→ **Information shown**:
+ + + + + + +

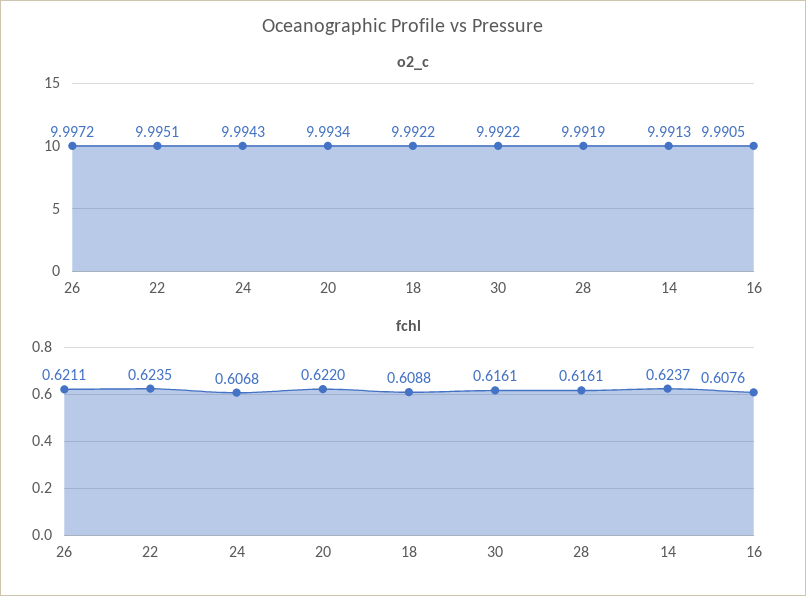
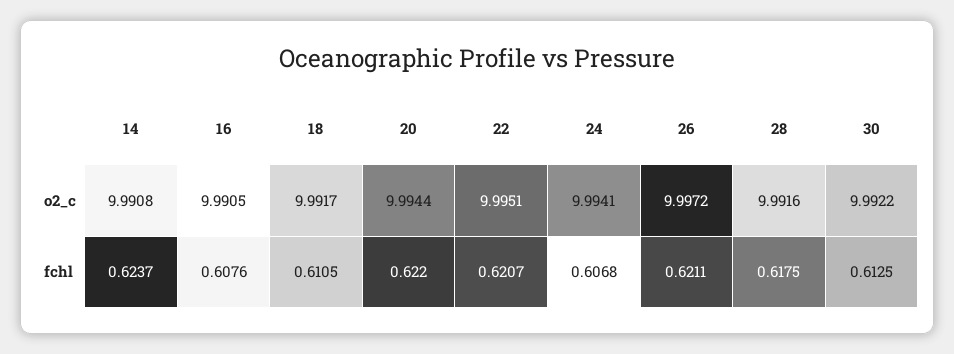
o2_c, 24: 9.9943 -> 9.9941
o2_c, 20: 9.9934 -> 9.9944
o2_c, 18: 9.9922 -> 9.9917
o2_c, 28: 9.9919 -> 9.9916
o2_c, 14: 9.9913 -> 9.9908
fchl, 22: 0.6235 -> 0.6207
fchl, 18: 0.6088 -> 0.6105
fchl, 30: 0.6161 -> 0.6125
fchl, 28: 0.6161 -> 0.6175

+ + + + + + +

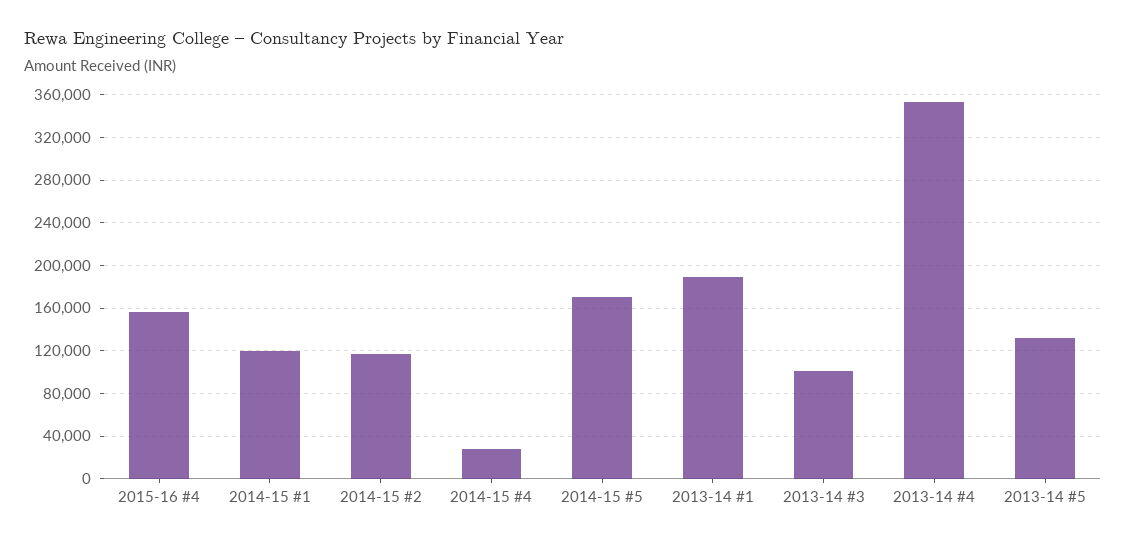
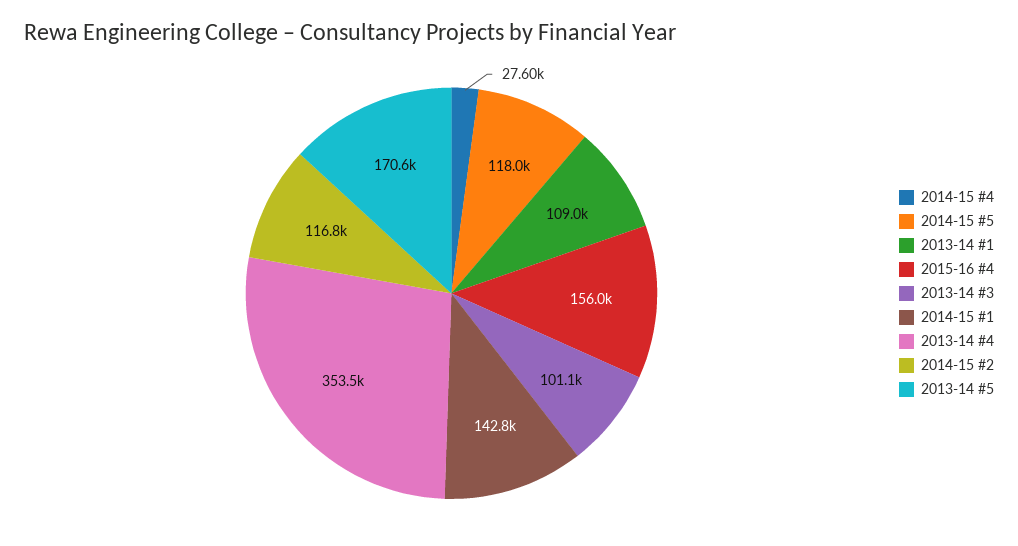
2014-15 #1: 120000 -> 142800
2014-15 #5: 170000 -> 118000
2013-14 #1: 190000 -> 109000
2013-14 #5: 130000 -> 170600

+ + + + + + +

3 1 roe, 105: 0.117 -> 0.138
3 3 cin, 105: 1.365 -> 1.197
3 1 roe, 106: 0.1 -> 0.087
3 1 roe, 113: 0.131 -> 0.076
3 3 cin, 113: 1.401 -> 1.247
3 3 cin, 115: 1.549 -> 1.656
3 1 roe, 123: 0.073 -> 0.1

+ + + + + + +

→ **Exercise details**:
In the entries above, one line contains "3 1 roe, 105: 0.117 -> 0.138" and another contains "3 1 roe, 123: 0.073 -> 0.1". Reproduce exactly those two lines and the lines between them, nothing else.

→ **Response below**:
3 1 roe, 105: 0.117 -> 0.138
3 3 cin, 105: 1.365 -> 1.197
3 1 roe, 106: 0.1 -> 0.087
3 1 roe, 113: 0.131 -> 0.076
3 3 cin, 113: 1.401 -> 1.247
3 3 cin, 115: 1.549 -> 1.656
3 1 roe, 123: 0.073 -> 0.1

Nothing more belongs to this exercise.